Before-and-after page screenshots
*** Begin section ***

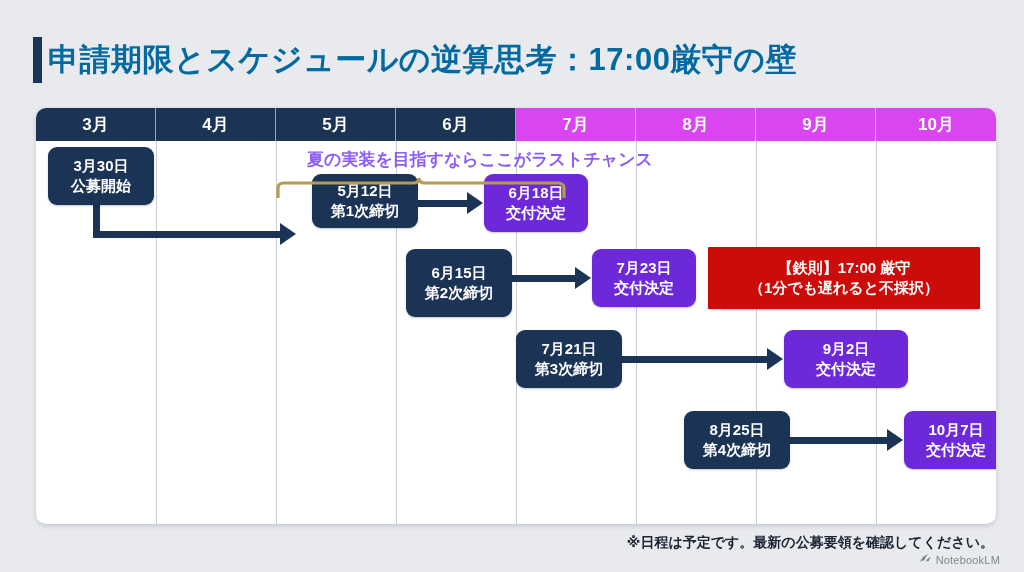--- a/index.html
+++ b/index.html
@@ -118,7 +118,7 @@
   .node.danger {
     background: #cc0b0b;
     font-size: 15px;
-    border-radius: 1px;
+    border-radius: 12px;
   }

*** End section ***

_PROBLEM STATEMENT_
Retype each of the entries above exactly as it appears, with no pictures.

_SOLUTION BELOW_
--- a/index.html
+++ b/index.html
@@ -118,7 +118,7 @@
   .node.danger {
     background: #cc0b0b;
     font-size: 15px;
-    border-radius: 1px;
+    border-radius: 12px;
   }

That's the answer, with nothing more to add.